The initial pick-up in receiverships was first seen in condo projects because owners are more likely to walk away from their debt obligations since many of them bought the units as investments, according to Hoffman. "On the individual units, a lot of the loans are non-recourse so the borrowers can just walk away," he relates. "In the larger developments, even if the debt is full recourse and guaranteed, the borrower may not have anything left to get at anyway, so the value of the property is really all that's left for the lender."

It then trickled down to the single-family sector, as homebuilders with unfinished or unsold developments fail to meet their debt obligations.

Further, the full impact of creative financing structures and the increased use of securitization in mortgages is yet to be felt in the industry, contends Hoffman.
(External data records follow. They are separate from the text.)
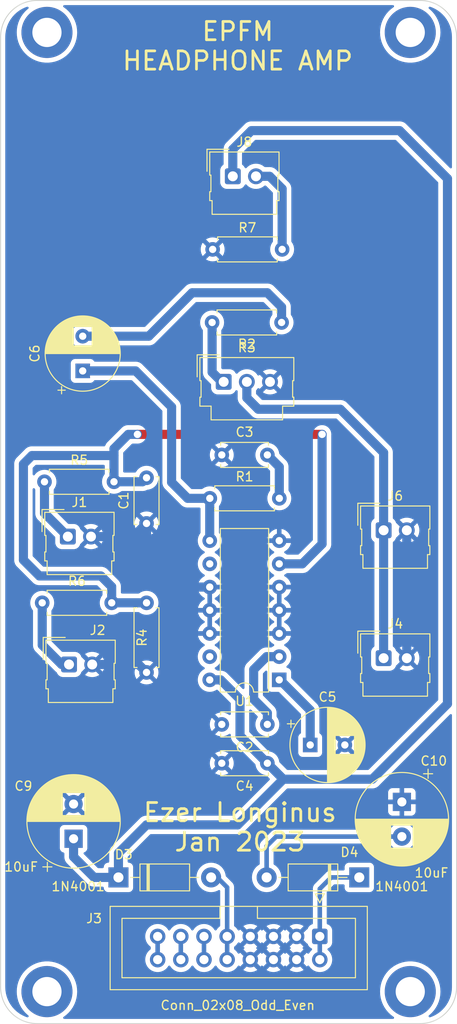
<source format=kicad_pcb>
(kicad_pcb (version 20211014) (generator pcbnew)

  (general
    (thickness 1.6)
  )

  (paper "A4")
  (layers
    (0 "F.Cu" signal)
    (31 "B.Cu" signal)
    (32 "B.Adhes" user "B.Adhesive")
    (33 "F.Adhes" user "F.Adhesive")
    (34 "B.Paste" user)
    (35 "F.Paste" user)
    (36 "B.SilkS" user "B.Silkscreen")
    (37 "F.SilkS" user "F.Silkscreen")
    (38 "B.Mask" user)
    (39 "F.Mask" user)
    (40 "Dwgs.User" user "User.Drawings")
    (41 "Cmts.User" user "User.Comments")
    (42 "Eco1.User" user "User.Eco1")
    (43 "Eco2.User" user "User.Eco2")
    (44 "Edge.Cuts" user)
    (45 "Margin" user)
    (46 "B.CrtYd" user "B.Courtyard")
    (47 "F.CrtYd" user "F.Courtyard")
    (48 "B.Fab" user)
    (49 "F.Fab" user)
    (50 "User.1" user)
    (51 "User.2" user)
    (52 "User.3" user)
    (53 "User.4" user)
    (54 "User.5" user)
    (55 "User.6" user)
    (56 "User.7" user)
    (57 "User.8" user)
    (58 "User.9" user)
  )

  (setup
    (stackup
      (layer "F.SilkS" (type "Top Silk Screen"))
      (layer "F.Paste" (type "Top Solder Paste"))
      (layer "F.Mask" (type "Top Solder Mask") (thickness 0.01))
      (layer "F.Cu" (type "copper") (thickness 0.035))
      (layer "dielectric 1" (type "core") (thickness 1.51) (material "FR4") (epsilon_r 4.5) (loss_tangent 0.02))
      (layer "B.Cu" (type "copper") (thickness 0.035))
      (layer "B.Mask" (type "Bottom Solder Mask") (thickness 0.01))
      (layer "B.Paste" (type "Bottom Solder Paste"))
      (layer "B.SilkS" (type "Bottom Silk Screen"))
      (copper_finish "None")
      (dielectric_constraints no)
    )
    (pad_to_mask_clearance 0)
    (pcbplotparams
      (layerselection 0x00010fc_ffffffff)
      (disableapertmacros false)
      (usegerberextensions false)
      (usegerberattributes true)
      (usegerberadvancedattributes true)
      (creategerberjobfile true)
      (svguseinch false)
      (svgprecision 6)
      (excludeedgelayer true)
      (plotframeref false)
      (viasonmask false)
      (mode 1)
      (useauxorigin false)
      (hpglpennumber 1)
      (hpglpenspeed 20)
      (hpglpendiameter 15.000000)
      (dxfpolygonmode true)
      (dxfimperialunits true)
      (dxfusepcbnewfont true)
      (psnegative false)
      (psa4output false)
      (plotreference true)
      (plotvalue true)
      (plotinvisibletext false)
      (sketchpadsonfab false)
      (subtractmaskfromsilk false)
      (outputformat 1)
      (mirror false)
      (drillshape 0)
      (scaleselection 1)
      (outputdirectory "../../Production/")
    )
  )

  (net 0 "")
  (net 1 "Earth")
  (net 2 "Net-(R5-Pad2)")
  (net 3 "Net-(C2-Pad1)")
  (net 4 "Net-(R1-Pad2)")
  (net 5 "+VDC")
  (net 6 "-VDC")
  (net 7 "Net-(J1-Pad1)")
  (net 8 "Net-(C5-Pad1)")
  (net 9 "Net-(J2-Pad1)")
  (net 10 "Net-(R2-Pad2)")
  (net 11 "unconnected-(U1-Pad9)")
  (net 12 "unconnected-(U1-Pad13)")
  (net 13 "+12V")
  (net 14 "-12V")
  (net 15 "+5V")
  (net 16 "CV")
  (net 17 "GATE")
  (net 18 "Net-(R1-Pad1)")
  (net 19 "Net-(R3-Pad2)")
  (net 20 "Net-(R2-Pad1)")
  (net 21 "Net-(J8-Pad2)")

  (footprint "MountingHole:MountingHole_3.2mm_M3_DIN965_Pad" (layer "F.Cu") (at 144.92 43.5))

  (footprint "Connector_Molex:Molex_SL_171971-0002_1x02_P2.54mm_Vertical" (layer "F.Cu") (at 107.5 112.69))

  (footprint "Resistor_THT:R_Axial_DIN0207_L6.3mm_D2.5mm_P7.62mm_Horizontal" (layer "F.Cu") (at 122.94 94.5))

  (footprint "Capacitor_THT:C_Disc_D5.0mm_W2.5mm_P5.00mm" (layer "F.Cu") (at 116 97.25 90))

  (footprint "Capacitor_THT:C_Disc_D5.0mm_W2.5mm_P5.00mm" (layer "F.Cu") (at 129.25 123.5 180))

  (footprint "Capacitor_THT:CP_Radial_D10.0mm_P3.80mm" (layer "F.Cu") (at 144 127.732323 -90))

  (footprint "Connector_Molex:Molex_SL_171971-0002_1x02_P2.54mm_Vertical" (layer "F.Cu") (at 142 98))

  (footprint "Resistor_THT:R_Axial_DIN0207_L6.3mm_D2.5mm_P7.62mm_Horizontal" (layer "F.Cu") (at 104.56 105.94))

  (footprint "Capacitor_THT:C_Disc_D5.0mm_W2.5mm_P5.00mm" (layer "F.Cu") (at 129.25 119.25 180))

  (footprint "Resistor_THT:R_Axial_DIN0207_L6.3mm_D2.5mm_P7.62mm_Horizontal" (layer "F.Cu") (at 116 113.56 90))

  (footprint "Package_DIP:DIP-14_W7.62mm" (layer "F.Cu") (at 130.55 114.375 180))

  (footprint "Connector_Molex:Molex_SL_171971-0002_1x02_P2.54mm_Vertical" (layer "F.Cu") (at 142 112))

  (footprint "Capacitor_THT:CP_Radial_D10.0mm_P3.80mm" (layer "F.Cu") (at 108 131.767677 90))

  (footprint "Connector_Molex:Molex_SL_171971-0003_1x03_P2.54mm_Vertical" (layer "F.Cu") (at 124.46 81.75))

  (footprint "Diode_THT:D_DO-41_SOD81_P10.16mm_Horizontal" (layer "F.Cu") (at 139.33 136 180))

  (footprint "Resistor_THT:R_Axial_DIN0207_L6.3mm_D2.5mm_P7.62mm_Horizontal" (layer "F.Cu") (at 123.25 67.25))

  (footprint "Diode_THT:D_DO-41_SOD81_P10.16mm_Horizontal" (layer "F.Cu") (at 112.92 136))

  (footprint "Capacitor_THT:CP_Radial_D8.0mm_P3.80mm" (layer "F.Cu") (at 133.947349 121.5))

  (footprint "Connector_Molex:Molex_SL_171971-0002_1x02_P2.54mm_Vertical" (layer "F.Cu") (at 125.46 59.25))

  (footprint "Capacitor_THT:CP_Radial_D8.0mm_P3.80mm" (layer "F.Cu") (at 109 80.552651 90))

  (footprint "Capacitor_THT:C_Disc_D5.0mm_W2.5mm_P5.00mm" (layer "F.Cu") (at 124.25 89.75))

  (footprint "Connector_IDC:IDC-Header_2x08_P2.54mm_Vertical" (layer "F.Cu") (at 135 142.46 -90))

  (footprint "Connector_Molex:Molex_SL_171971-0002_1x02_P2.54mm_Vertical" (layer "F.Cu") (at 107.37 98.69))

  (footprint "Resistor_THT:R_Axial_DIN0207_L6.3mm_D2.5mm_P7.62mm_Horizontal" (layer "F.Cu")
    (tedit 5AE5139B) (tstamp d28a377e-f4f9-4dfa-81b7-65f8f91eb6d9)
    (at 130.81 75.25 180)
    (descr "Resistor, Axial_DIN0207 series, Axial, Horizontal, pin pitch=7.62mm, 0.25W = 1/4W, length*diameter=6.3*2.5mm^2, http://cdn-reichelt.de/documents/datenblatt/B400/1_4W%23YAG.pdf")
    (tags "Resistor Axial_DIN0207 series Axial Horizontal pin pitch 7.62mm 0.25W = 1/4W length 6.3mm diameter 2.5mm")
    (property "Sheetfile" "HEADPHONE_AMP.kicad_sch")
    (property "Sheetname" "")
    (path "/c91a6fad-77ed-4dd0-846c-99371d384d25")
    (attr through_hole)
    (fp_text reference "R2" (at 3.81 -2.37) (layer "F.SilkS")
      (effects (font (size 1 1) (thickness 0.15)))
      (tstamp 5026c261-b9e6-4238-b16a-a8509d011c6e)
    )
    (fp_text value "10" (at 3.81 2.37) (layer "F.Fab")
      (effects (font (size 1 1) (thickness 0.15)))
      (tstamp 16ec502e-3c7c-4298-9e8e-7b6fcf218a59)
    )
    (fp_text user "${REFERENCE}" (at 3.81 0) (layer "F.Fab")
      (effects (font (size 1 1) (thickness 0.15)))
      (tstamp d9cd4601-cb68-4db7-9634-b774648bfb5c)
    )
    (fp_line (start 7.08 1.37) (end 7.08 1.04) (layer "F.SilkS") (width 0.12) (tstamp 0b23f1c7-7d53-400a-ae21-8533a7cd54c3))
    (fp_line (start 0.54 -1.04) (end 0.54 -1.37) (layer "F.SilkS") (width 0.12) (tstamp 380f0c6d-b11e-4f71-83b6-7917cb2cd4d7))
    (fp_line (start 0.54 1.04) (end 0.54 1.37) (layer "F.SilkS") (width 0.12) (tstamp 7b886a80-5fdb-482a-8215-604e4d830c3c))
    (fp_line (start 0.54 1.37) (end 7.08 1.37) (layer "F.SilkS") (width 0.12) (tstamp 9bed4787-4c19-4410-acc6-6a7fc7330477))
    (fp_line (start 7.08 -1.37) (end 7.08 -1.04) (layer "F.SilkS") (width 0.12) (tstamp afe5475d-53ac-476e-b1ea-f20b688f5a5d))
    (fp_line (start 0.54 -1.37) (end 7.08 -1.37) (layer "F.SilkS") (width 0.12) (tstamp e0488840-9379-40d6-99ee-1e62258d0b8e))
    (fp_line (start -1.05 1.5) (end 8.67 1.5) (layer "F.CrtYd") (width 0.05) (tstamp 39ba33ea-09ca-410c-9ecf-68ff4cbfdc02))
    (fp_line (start -1.05 -1.5) (end -1.05 1.5) (layer "F.CrtYd") (width 0.05) (tstamp 7aa7cfdb-51a5-4b34-b020-38cb5dad2780))
... [315277 chars truncated]
</source>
If what he's hearing from lenders is any indication, there will be a massive wave of commercial properties entering the receivership arena due to loan defaults. "From a real estate basis, I don't think we're even near the bottom yet," he says. "If I look at our pipeline—and by that I mean all the projects we've been told to get ready for—we still have a long way to go in terms of getting into that inventory. And it's not going to be easy to dispose of, at least without some very serious discounts."

Once that happens, it will have a snowball effect on the industry, bringing values down across the board, Hoffman notes—but that's not necessarily a bad thing since it will help bring values down to more reasonable levels and help get the liquidity flowing again. "Say you're a borrower and your loan-to-value when you closed the deal was 80%, but now it's really 120%. It's going to cause a massive shakeout," he says. "But like every other down cycle, there are tremendous opportunities. I have no doubt that five years from now, maybe a little longer than that, we'll all be reading stories about real estate geniuses that amassed great fortunes around the country."